Assim poderíamos explicar as agruras do poder político
para obter mudança revolucionária nas crenças e ideias religiosas. As
tentativas conhecidas foram acompanhadas de instransponível oposição coletiva frente
à autoridade.
O desmoronamento incrivelmente rápido do comunismo no
Leste europeu também mostrou de modo insofismável essa assertiva. O arcebispo
albanês Simon Jubani, encarcerado durante vinte e dois anos, pelo enfrentamento
ao ateísmo de Estado, decretado pelo ditador Enver Hoxha, celebrou a primeira
missa, após a morte do ditador, na capela do cemitério da cidade de Shkoder,
assistido por mais de cinco mil fiéis (Folha de São Paulo 17. 11. 90).

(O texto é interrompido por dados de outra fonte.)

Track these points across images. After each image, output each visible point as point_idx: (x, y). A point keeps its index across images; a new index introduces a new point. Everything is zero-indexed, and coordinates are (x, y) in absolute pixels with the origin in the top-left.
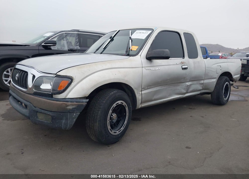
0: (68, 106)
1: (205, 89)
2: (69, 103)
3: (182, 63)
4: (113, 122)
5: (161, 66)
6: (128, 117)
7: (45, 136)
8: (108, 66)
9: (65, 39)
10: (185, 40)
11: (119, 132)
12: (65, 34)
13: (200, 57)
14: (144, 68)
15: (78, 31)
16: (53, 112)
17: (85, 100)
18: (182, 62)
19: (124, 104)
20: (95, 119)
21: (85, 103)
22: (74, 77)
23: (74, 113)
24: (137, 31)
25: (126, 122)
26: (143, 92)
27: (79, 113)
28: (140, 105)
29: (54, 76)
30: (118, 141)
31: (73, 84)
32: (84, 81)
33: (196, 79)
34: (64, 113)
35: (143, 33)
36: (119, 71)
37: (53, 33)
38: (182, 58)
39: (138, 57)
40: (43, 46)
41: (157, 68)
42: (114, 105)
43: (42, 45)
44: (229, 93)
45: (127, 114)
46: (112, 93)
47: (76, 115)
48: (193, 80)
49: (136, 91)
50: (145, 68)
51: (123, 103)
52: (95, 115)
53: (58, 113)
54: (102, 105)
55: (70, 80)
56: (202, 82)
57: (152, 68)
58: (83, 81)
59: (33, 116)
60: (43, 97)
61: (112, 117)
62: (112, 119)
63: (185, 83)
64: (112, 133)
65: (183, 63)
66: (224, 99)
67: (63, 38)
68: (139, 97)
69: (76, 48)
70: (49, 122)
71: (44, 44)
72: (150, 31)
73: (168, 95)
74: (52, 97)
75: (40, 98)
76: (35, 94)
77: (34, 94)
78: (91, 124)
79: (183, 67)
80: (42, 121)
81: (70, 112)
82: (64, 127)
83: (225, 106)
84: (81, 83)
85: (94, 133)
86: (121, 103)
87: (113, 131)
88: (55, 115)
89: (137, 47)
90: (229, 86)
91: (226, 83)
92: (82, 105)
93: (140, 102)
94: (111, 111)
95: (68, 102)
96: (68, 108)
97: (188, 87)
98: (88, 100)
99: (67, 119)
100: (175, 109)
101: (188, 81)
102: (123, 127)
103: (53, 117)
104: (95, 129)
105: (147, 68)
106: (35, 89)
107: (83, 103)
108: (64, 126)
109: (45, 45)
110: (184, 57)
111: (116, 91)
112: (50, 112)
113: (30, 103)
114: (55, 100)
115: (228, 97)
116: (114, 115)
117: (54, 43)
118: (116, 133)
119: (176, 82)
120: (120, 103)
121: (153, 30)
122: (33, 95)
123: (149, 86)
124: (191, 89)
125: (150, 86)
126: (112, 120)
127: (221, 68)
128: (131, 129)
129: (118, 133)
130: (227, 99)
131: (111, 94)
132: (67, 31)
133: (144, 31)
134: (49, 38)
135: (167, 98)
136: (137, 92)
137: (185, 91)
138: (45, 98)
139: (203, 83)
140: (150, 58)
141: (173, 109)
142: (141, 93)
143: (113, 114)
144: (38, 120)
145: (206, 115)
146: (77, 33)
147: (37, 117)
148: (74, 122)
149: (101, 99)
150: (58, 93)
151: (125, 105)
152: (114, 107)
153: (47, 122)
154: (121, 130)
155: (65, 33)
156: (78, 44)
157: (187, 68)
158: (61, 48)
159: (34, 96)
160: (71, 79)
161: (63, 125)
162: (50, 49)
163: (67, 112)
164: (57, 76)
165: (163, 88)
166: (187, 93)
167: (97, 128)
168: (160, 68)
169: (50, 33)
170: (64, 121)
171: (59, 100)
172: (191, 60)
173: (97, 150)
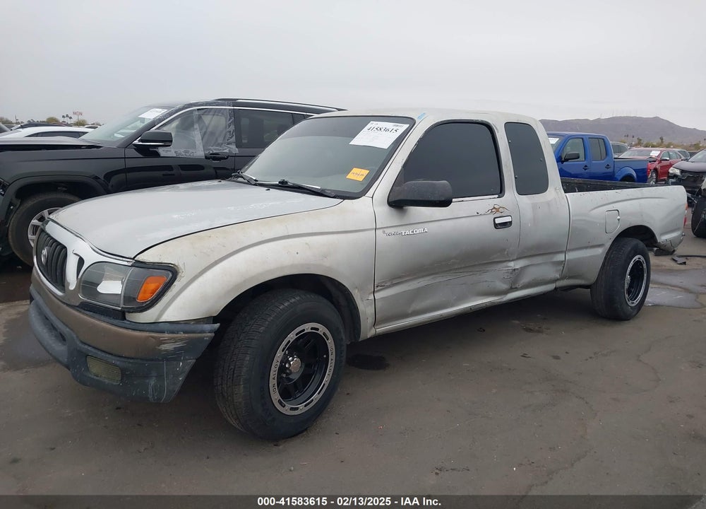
0: (164, 343)
1: (570, 277)
2: (166, 335)
3: (495, 210)
4: (291, 380)
5: (430, 224)
6: (333, 365)
7: (117, 408)
8: (279, 230)
9: (196, 126)
10: (509, 143)
11: (305, 406)
12: (197, 113)
13: (556, 189)
14: (381, 230)
15: (234, 102)
16: (125, 357)
17: (208, 327)
18: (494, 208)
19: (322, 329)
20: (235, 375)
21: (209, 334)
22: (181, 266)
23: (180, 361)
24: (373, 124)
25: (327, 379)
26: (378, 295)
27: (194, 361)
28: (371, 328)
29: (130, 264)
30: (306, 429)
31: (177, 285)
32: (209, 274)
33: (541, 250)
34: (152, 360)
35: (386, 130)
36: (307, 244)
37: (164, 111)
38: (497, 196)
39: (365, 200)
40: (138, 148)
41: (419, 230)
42: (292, 336)
43: (135, 145)
44: (644, 285)
45: (332, 357)
46: (286, 304)
47: (184, 366)
48: (529, 254)
49: (356, 295)
50: (384, 232)
51: (317, 329)
52: (237, 367)
53: (136, 361)
54: (255, 338)
55: (171, 275)
56: (561, 257)
57: (404, 231)
58: (204, 275)
59: (78, 366)
60: (102, 318)
61: (287, 366)
62: (288, 371)
63: (505, 264)
64: (286, 410)
65: (497, 210)
66: (629, 303)
67: (192, 125)
68: (365, 309)
69: (227, 151)
70: (115, 384)
71: (139, 141)
72: (406, 126)
73: (455, 297)
74: (124, 318)
75: (93, 320)
76: (85, 307)
77: (82, 308)
78: (225, 388)
79: (498, 221)
80: (97, 380)
81: (167, 360)
82: (153, 397)
83: (631, 321)
84: (200, 279)
85: (233, 412)
86: (312, 329)
87: (288, 406)
88: (130, 365)
89: (365, 172)
90: (645, 265)
91: (636, 258)
92: (201, 340)
93: (370, 320)
94: (279, 354)
95: (163, 332)
96: (163, 349)
97: (517, 273)
98: (217, 325)
99: (160, 377)
100: (484, 331)
101: (515, 258)
102: (319, 393)
103: (123, 372)
104: (235, 401)
105: (388, 231)
106: (84, 295)
107: (204, 334)
108: (153, 395)
109: (141, 143)
110: (501, 192)
111: (298, 298)
112: (118, 358)
113: (72, 330)
114: (130, 326)
115: (640, 296)
116: (293, 360)
117: (167, 140)
118: (297, 409)
119: (476, 263)
120: (310, 331)
121: (411, 122)
122: (78, 310)
123: (396, 278)
124: (525, 279)
125: (400, 277)
126: (287, 374)
127: (619, 217)
128: (348, 394)
129: (302, 408)
130: (636, 302)
131: (281, 307)
132: (202, 105)
133: (390, 125)
134: (153, 124)
135: (452, 306)
136: (359, 297)
137: (505, 286)
138: (107, 319)
139: (562, 262)
140: (398, 203)
141: (478, 330)
142: (371, 297)
143: (290, 359)
144: (90, 376)
145: (567, 353)
146: (230, 109)
147: (87, 369)
148: (181, 383)
149: (253, 321)
150: (139, 308)
151: (324, 334)
152: (289, 341)
153: (110, 382)
154: (312, 400)
155: (198, 109)
156: (233, 139)
157: (511, 222)
158: (186, 152)
159: (80, 312)
160: (172, 272)
161: (150, 391)
162: (157, 155)
163: (160, 358)
164: (137, 265)
165: (438, 280)
166: (512, 289)
167: (240, 400)
168: (427, 227)
169: (157, 109)
170: (152, 382)
171: (141, 327)
172: (526, 200)
173: (245, 455)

Milhares
de albaneses, libertos das amarras implacáveis do patrulhamento ideológico,
retornaram aos templos, antes transformados em viveiros de patos e rãs, com a
fé renovada e tornada pública pela segurança física.
Aquele ato de fé também evidenciou que o pensamento
coletivo, ao longo da transformação sociocultural, tem mantido acesa a chama
dos ritos que celebram os ritmos cíclicos da natureza visível.
Podemos imaginar o que representou para as pessoas que viveram
em regiões com inverno rigoroso, há milhares de anos atrás, o aparecimento do
Sol resplandecente para aquecer os corpos e a terra.
Os acontecimentos seguidos ao sedentarismo dos caçadores‑coletores,
no final do Neolítico, estão contidos no mesmo contexto de memorização. O laço
anterior com os outros animais foi substituído, pouco a pouco, pela nova
intimidade com a terra cultivada. A ocra, pintada nos ossos descarnados, como
marca do sangue, símbolo da vida, achada em numerosos esqueletos pré-históricos,
foi deslocada pela semente e pelo esperma. A mãe‑terra, sulcada pelo arado e
fertilizada pelos raios solares, continua festejada.
O alimento, indispensável à vida, sempre representou mais
do que a coisa material; era a comunhão do homem com essa terra arada, produtora
do pão, que sacia a fome, e do vinho, fonte dos sonhos acalentados.
As celebrações religiosas, como a missa cristã, milhares
de anos depois continuam guardando lugar de destaque para as refeições, onde o
pão e o vinho, ambos filhos da mãe‑terra, estão sempre presentes.
Os incas do altiplano boliviano, sobreviventes de uma das
mais brutais conquistas que o mundo conheceu, depois de quase quinhentos anos
de humilhações, continuam resistindo e rendendo graças à bondade da Pachamama,
a imemorial mãe‑terra da cultura andina.
Os estudos arqueológicos atestam, com larga margem de
segurança, que os símbolos que festejam a terra cultivada, compõem parte da
cultura dos povos agrários desde as suas origens.